DISPATCHES FROM THE INTERSECTION OF HOLLYWOOD, INTERRUPTED AND THE EDUCATION APOCALYPSE: Film Flam: The University Film Studies Con.

Tuition did not cover the cost of making a student film. Unable to afford it, Stoteraux switched to writing and entered a script in the program’s screenplay contest. The faculty judges rejected it in the first round. Stoteraux later sold the script through a production assistant he randomly met without any help from the school. Two credits short of his master’s degree, he asked Columbia if he could complete the program while working in LA. The university disdainfully refused — until his career took off, when it invited him to speak to the current class, offering to help him attain his degree.
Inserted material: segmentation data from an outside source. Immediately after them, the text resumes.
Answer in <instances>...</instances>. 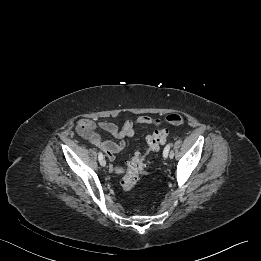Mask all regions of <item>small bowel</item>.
I'll use <instances>...</instances> for the list:
<instances>
[{
	"instance_id": "c3829d8e",
	"label": "small bowel",
	"mask_w": 261,
	"mask_h": 261,
	"mask_svg": "<svg viewBox=\"0 0 261 261\" xmlns=\"http://www.w3.org/2000/svg\"><path fill=\"white\" fill-rule=\"evenodd\" d=\"M172 117H178L181 119V123H183V117L179 114H171L167 116L166 122L169 123ZM161 124L162 121L160 119L147 115H141L135 119H127L121 128H119L116 124L106 120H99L96 122L91 119L82 118L78 120L76 124V130L79 135L84 137L91 144L102 149L108 156L109 160L114 162L115 154L126 147L125 139L133 137L140 125L159 126ZM97 128H100L103 131L111 134L113 137L118 139V141L103 140L97 133Z\"/></svg>"
}]
</instances>
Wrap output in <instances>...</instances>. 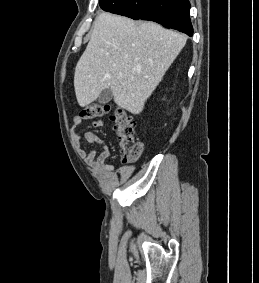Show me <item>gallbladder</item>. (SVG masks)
I'll return each instance as SVG.
<instances>
[{
	"instance_id": "bac80fb5",
	"label": "gallbladder",
	"mask_w": 259,
	"mask_h": 283,
	"mask_svg": "<svg viewBox=\"0 0 259 283\" xmlns=\"http://www.w3.org/2000/svg\"><path fill=\"white\" fill-rule=\"evenodd\" d=\"M112 98H113V93L110 88H107L100 93L98 97V102L100 104H106L109 101H111Z\"/></svg>"
}]
</instances>
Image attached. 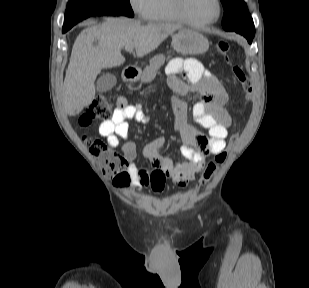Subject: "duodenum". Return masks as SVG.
Segmentation results:
<instances>
[{"label": "duodenum", "mask_w": 309, "mask_h": 288, "mask_svg": "<svg viewBox=\"0 0 309 288\" xmlns=\"http://www.w3.org/2000/svg\"><path fill=\"white\" fill-rule=\"evenodd\" d=\"M137 71L134 67L129 66L123 70V78L126 82H132L136 79Z\"/></svg>", "instance_id": "1"}]
</instances>
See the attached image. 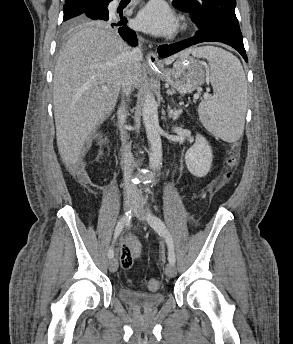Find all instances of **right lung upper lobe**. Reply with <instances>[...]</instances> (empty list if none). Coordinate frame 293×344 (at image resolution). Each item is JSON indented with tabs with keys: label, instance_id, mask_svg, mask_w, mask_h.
I'll use <instances>...</instances> for the list:
<instances>
[{
	"label": "right lung upper lobe",
	"instance_id": "1",
	"mask_svg": "<svg viewBox=\"0 0 293 344\" xmlns=\"http://www.w3.org/2000/svg\"><path fill=\"white\" fill-rule=\"evenodd\" d=\"M83 1H88V0H66V4L65 5L74 4V3L83 2ZM75 27H77V26H74L72 28H75Z\"/></svg>",
	"mask_w": 293,
	"mask_h": 344
}]
</instances>
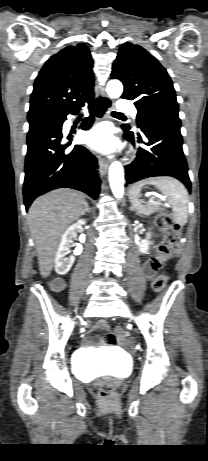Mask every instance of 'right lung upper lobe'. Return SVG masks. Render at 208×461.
<instances>
[{
    "mask_svg": "<svg viewBox=\"0 0 208 461\" xmlns=\"http://www.w3.org/2000/svg\"><path fill=\"white\" fill-rule=\"evenodd\" d=\"M93 60L86 45L68 46L51 56L36 77L28 119H58L94 99Z\"/></svg>",
    "mask_w": 208,
    "mask_h": 461,
    "instance_id": "1",
    "label": "right lung upper lobe"
}]
</instances>
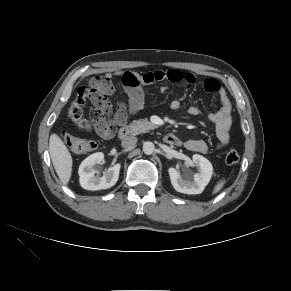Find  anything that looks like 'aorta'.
I'll use <instances>...</instances> for the list:
<instances>
[{
    "instance_id": "obj_1",
    "label": "aorta",
    "mask_w": 291,
    "mask_h": 291,
    "mask_svg": "<svg viewBox=\"0 0 291 291\" xmlns=\"http://www.w3.org/2000/svg\"><path fill=\"white\" fill-rule=\"evenodd\" d=\"M155 151V145L152 142H145L143 144V152L147 155H151Z\"/></svg>"
}]
</instances>
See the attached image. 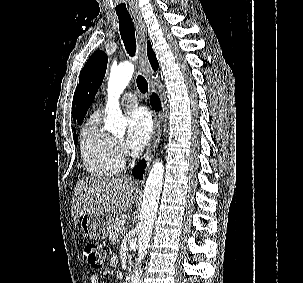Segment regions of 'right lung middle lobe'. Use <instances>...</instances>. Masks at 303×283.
I'll use <instances>...</instances> for the list:
<instances>
[{
  "mask_svg": "<svg viewBox=\"0 0 303 283\" xmlns=\"http://www.w3.org/2000/svg\"><path fill=\"white\" fill-rule=\"evenodd\" d=\"M74 132H76V130H74ZM73 137H74V143H75V145L77 144V135L74 133L73 134Z\"/></svg>",
  "mask_w": 303,
  "mask_h": 283,
  "instance_id": "dd1d6c3e",
  "label": "right lung middle lobe"
}]
</instances>
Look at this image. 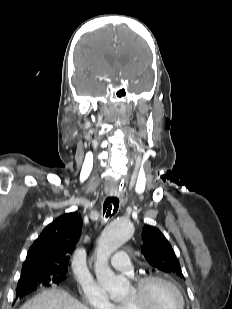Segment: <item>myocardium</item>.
Returning <instances> with one entry per match:
<instances>
[{
    "label": "myocardium",
    "mask_w": 232,
    "mask_h": 309,
    "mask_svg": "<svg viewBox=\"0 0 232 309\" xmlns=\"http://www.w3.org/2000/svg\"><path fill=\"white\" fill-rule=\"evenodd\" d=\"M161 282L173 288L180 297L181 307L185 309L186 300L180 287L168 277L159 274H145L139 276L134 282V296L132 299L126 300L125 304L129 309H151L149 306L148 290L152 283Z\"/></svg>",
    "instance_id": "obj_1"
}]
</instances>
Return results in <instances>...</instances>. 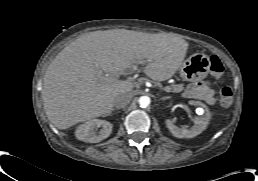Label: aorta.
Returning a JSON list of instances; mask_svg holds the SVG:
<instances>
[{"instance_id":"aorta-1","label":"aorta","mask_w":258,"mask_h":181,"mask_svg":"<svg viewBox=\"0 0 258 181\" xmlns=\"http://www.w3.org/2000/svg\"><path fill=\"white\" fill-rule=\"evenodd\" d=\"M151 99L148 96H141L138 100L140 107L146 108L150 105Z\"/></svg>"}]
</instances>
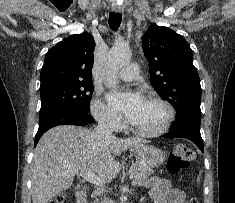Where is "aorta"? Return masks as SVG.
Returning a JSON list of instances; mask_svg holds the SVG:
<instances>
[{
	"label": "aorta",
	"mask_w": 235,
	"mask_h": 203,
	"mask_svg": "<svg viewBox=\"0 0 235 203\" xmlns=\"http://www.w3.org/2000/svg\"><path fill=\"white\" fill-rule=\"evenodd\" d=\"M131 60V51L124 43L115 44L108 53V72L106 84L109 87H116L119 83L116 74Z\"/></svg>",
	"instance_id": "1"
}]
</instances>
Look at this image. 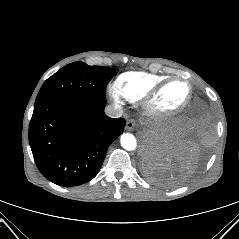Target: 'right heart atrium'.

The program chair had him fly to New York for a meeting.

The conclusion of Stoteraux’s story gives away the whole shell game. “So I spent a fortune on a last-minute flight in order to hear his proposal,” he tweeted. “But instead of telling me what I need to do to satisfy the requirements to get my degree, the Chair began pitching me his idea for a TV pilot. In excruciating scene-by-scene detail. I nodded along, waiting to get back to the terms of me getting my degree. But to my horror … I slowly begin to realize this IS the deal … if I wanted my degree, I needed to help him sell his tv pilot. Yep, the Chair of Columbia’s prestigious graduate film program tried to shake me down in order to jump-start his own stalled out career.”

That could be the most valuable lesson to be learned from one’s film school experience — and it’s free.